# 2 axle car: what do you call "trucks"?



## Skeeterweazel (Feb 11, 2014)

I may want to build a little car like this to use as a tender to hide some electronics. I don't know what you call the things that hold the wheels? Are they available for scratch building? Any alternatives to link that would work better for a small car?
http://shourtline.swl4.com/HLW-15010_M&T_Gondola-Car-Kit_New.html

Thx.
Marty


----------



## Gary Armitstead (Jan 2, 2008)

Marty,

These are called Pedestal Journal Boxes and Ozark Miniatures has them.

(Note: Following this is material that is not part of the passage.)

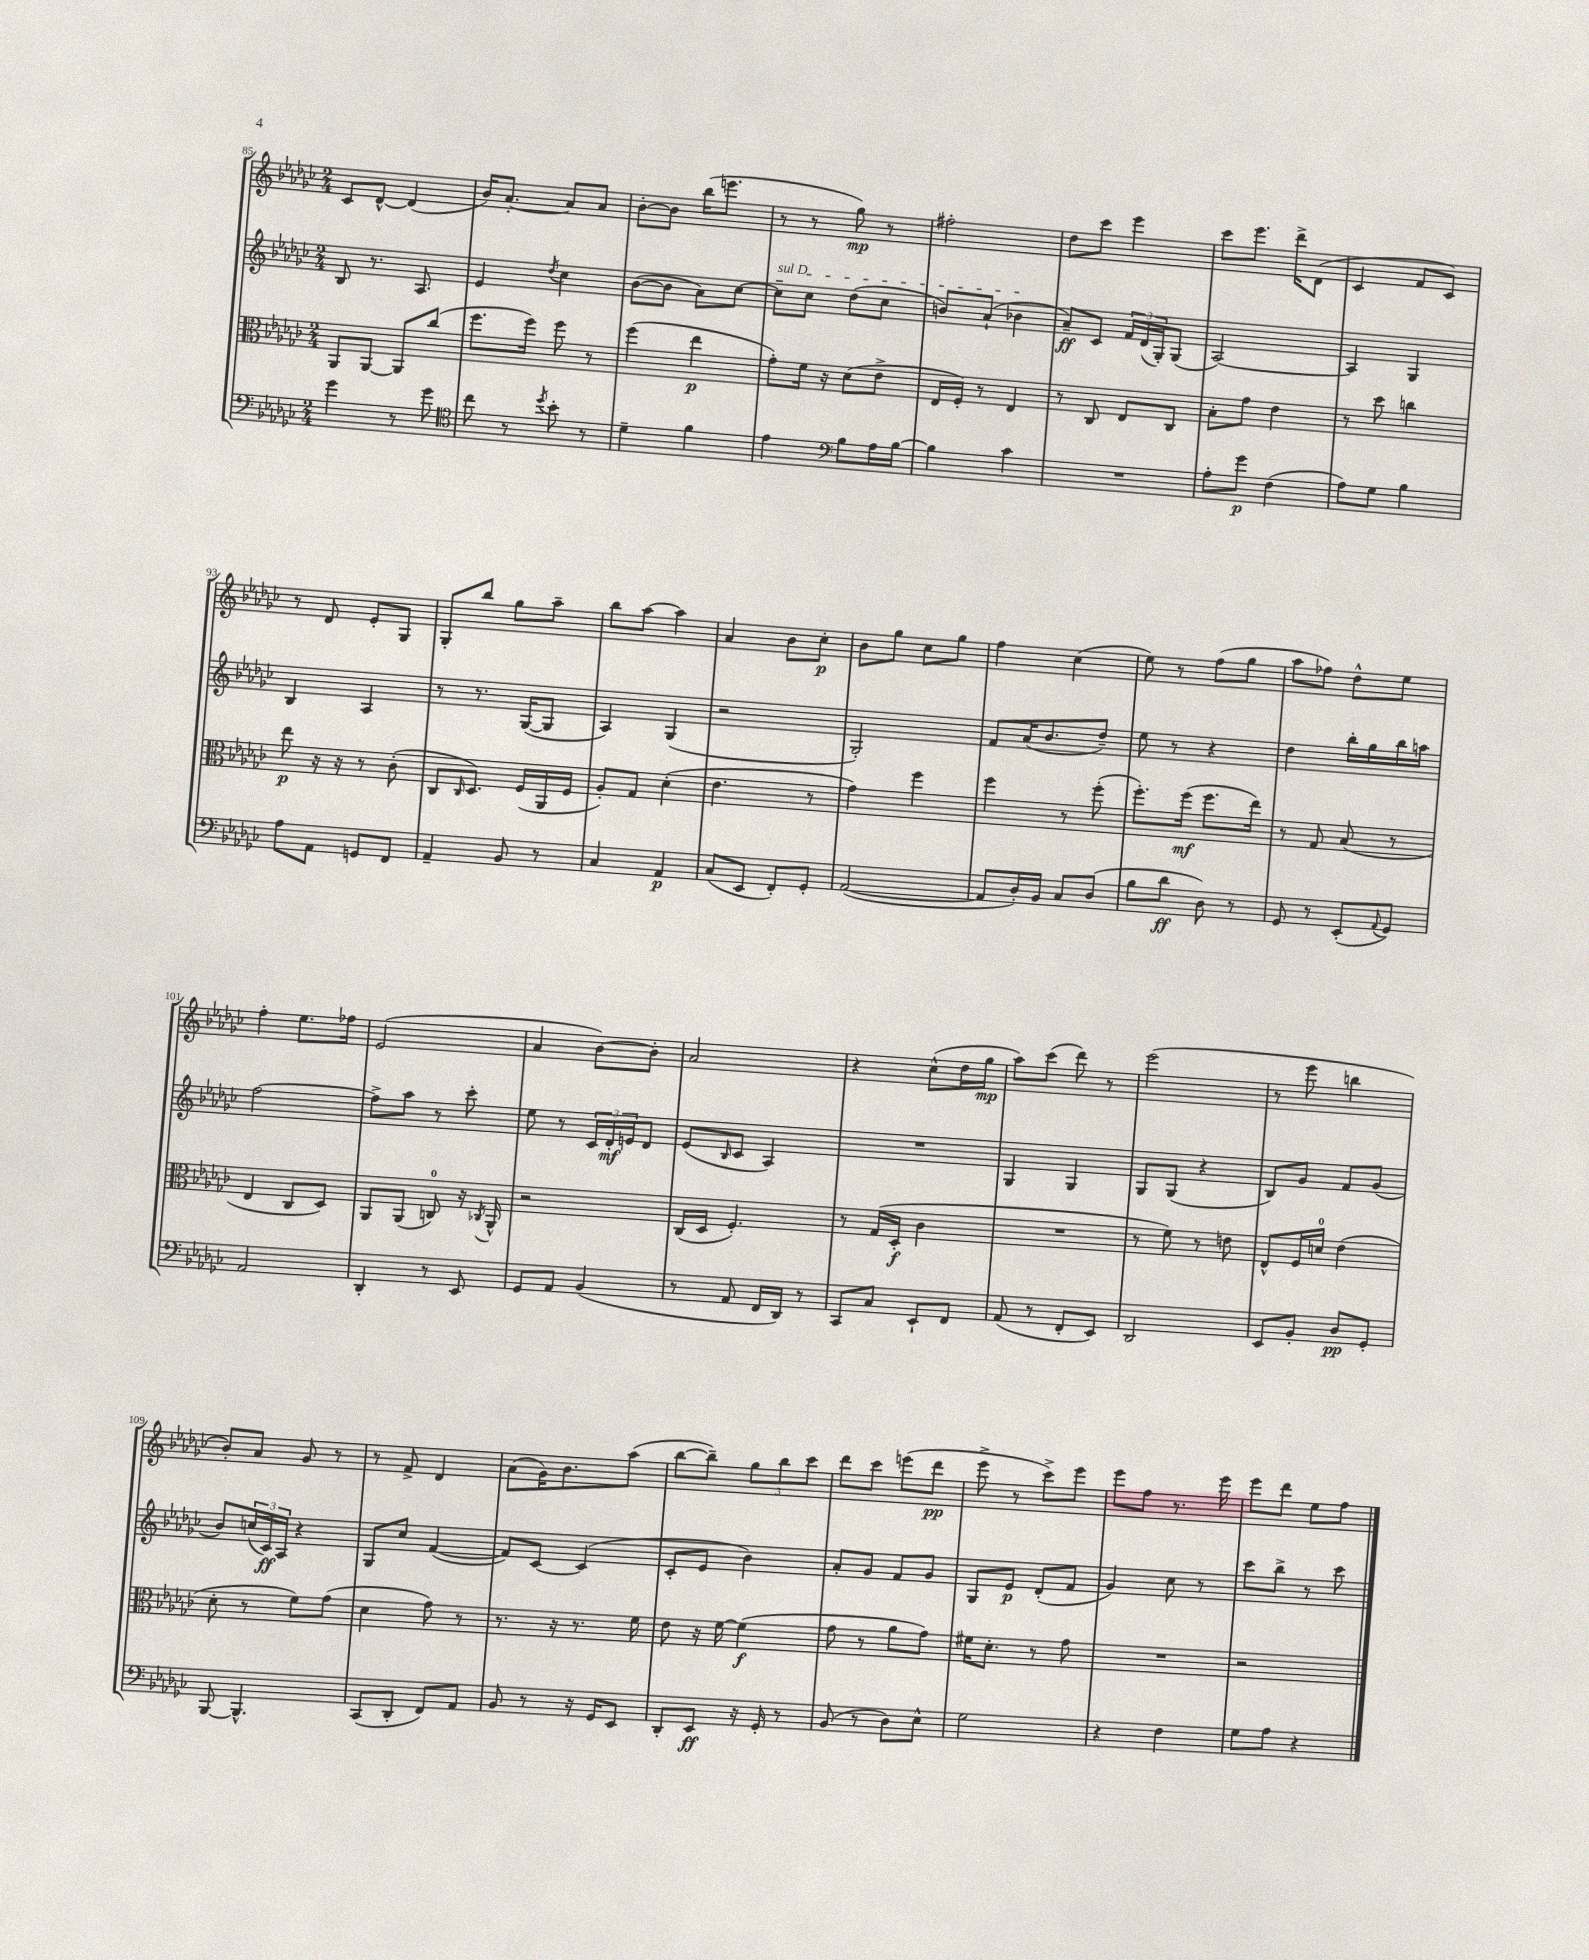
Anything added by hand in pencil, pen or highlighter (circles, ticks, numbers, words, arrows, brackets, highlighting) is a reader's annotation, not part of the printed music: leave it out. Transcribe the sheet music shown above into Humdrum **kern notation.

http://www.ozarkminiatures.com/scripts/prodView.asp?idproduct=308

http://www.ozarkminiatures.com/scripts/prodView.asp?idproduct=310

I used this last set to make a new lead truck for my Connie.


----------



## Ironton (Jan 2, 2008)

Phil of Phil's narrow gauge: http://www.philsnarrowgauge.com/default.html also carries the journals. His are ball bearing if I remember correctly. I bought a pair for a similar project.


----------



## Dave Meashey (Jan 2, 2008)

Here is a caboose I built using the Ozark pedestal journals. Used an old SkanKit wayside tool shed for the body.










Regards,
David Meashey


----------